La provincia de Río Negro ha oficializado la reglamentación que regula la conformación de Comunidades de Usuarios, un mecanismo que ya existía en el Código de Aguas desde 1995, pero que no contaba hasta ahora con un desarrollo operativo. Con esta normativa, los productores que comparten fuentes de agua, como tomas, presas o canales, podrán organizarse formalmente, formando una entidad que les permita gestionar en conjunto la infraestructura existente. La iniciativa tiene como objetivo mejorar la distribución del agua y el mantenimiento de las obras, siempre bajo la supervisión del Departamento Provincial de Aguas (DPA).
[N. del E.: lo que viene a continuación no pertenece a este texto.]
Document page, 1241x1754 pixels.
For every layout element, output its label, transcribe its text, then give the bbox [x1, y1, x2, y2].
El DPA aclaró que esta reglamentación no presenta una figura nueva, sino que activa un procedimiento ya contemplado en la legislación provincial, brindando las herramientas necesarias para que los usuarios se constituyan como personas jurídicas y puedan actuar como representantes ante el organismo gubernamental. De esta manera, se espera que las decisiones sobre el uso del recurso hídrico sean tomadas de forma consensuada entre los miembros de la comunidad.
Además, la normativa busca llenar un vacío legal que obligaba a recurrir a figuras del derecho privado, como asociaciones civiles, para organizar iniciativas relacionadas con la gestión del agua. Con el nuevo marco, se propicia una mayor autogestión en la operación y mantenimiento de la infraestructura hídrica, permitiendo que los propios usuarios jueguen un rol activo en la resolución de conflictos y la administración de los recursos. Esto se enmarca dentro de un proceso más amplio de descentralización administrativa en la provincia.
Desde el DPA se anticipa que el impacto positivo se verá reflejado en la mejora de la eficiencia de la distribución del agua, ya que las Comunidades de Usuarios podrán establecer sus propios reglamentos internos para regular el uso del recurso y coordinar el mantenimiento de las obras en conjunto. Esta organización también conlleva responsabilidades compartidas, donde cada miembro deberá contribuir a los costos de operación y administración de la infraestructura utilizada.
Hasta el momento, existían prácticas informales para estructurar este tipo de comunidades, sin embargo, con la normativa ahora vigente se establece un procedimiento claro que facilitará la formalización de estas agrupaciones. Esta reglamentación tiene un alcance provincial, y su implementación dependerá de la iniciativa y el interés de los usuarios en regularizar su situación.
Es importante destacar que estas Comunidades de Usuarios no reemplazan a los consorcios de riego existentes, que ya gestionan sistemas de riego de manera organizada. La nueva figura se suma al contexto hídrico de Río Negro, donde el manejo eficiente del agua es esencial para la agricultura y otras actividades productivas de la región.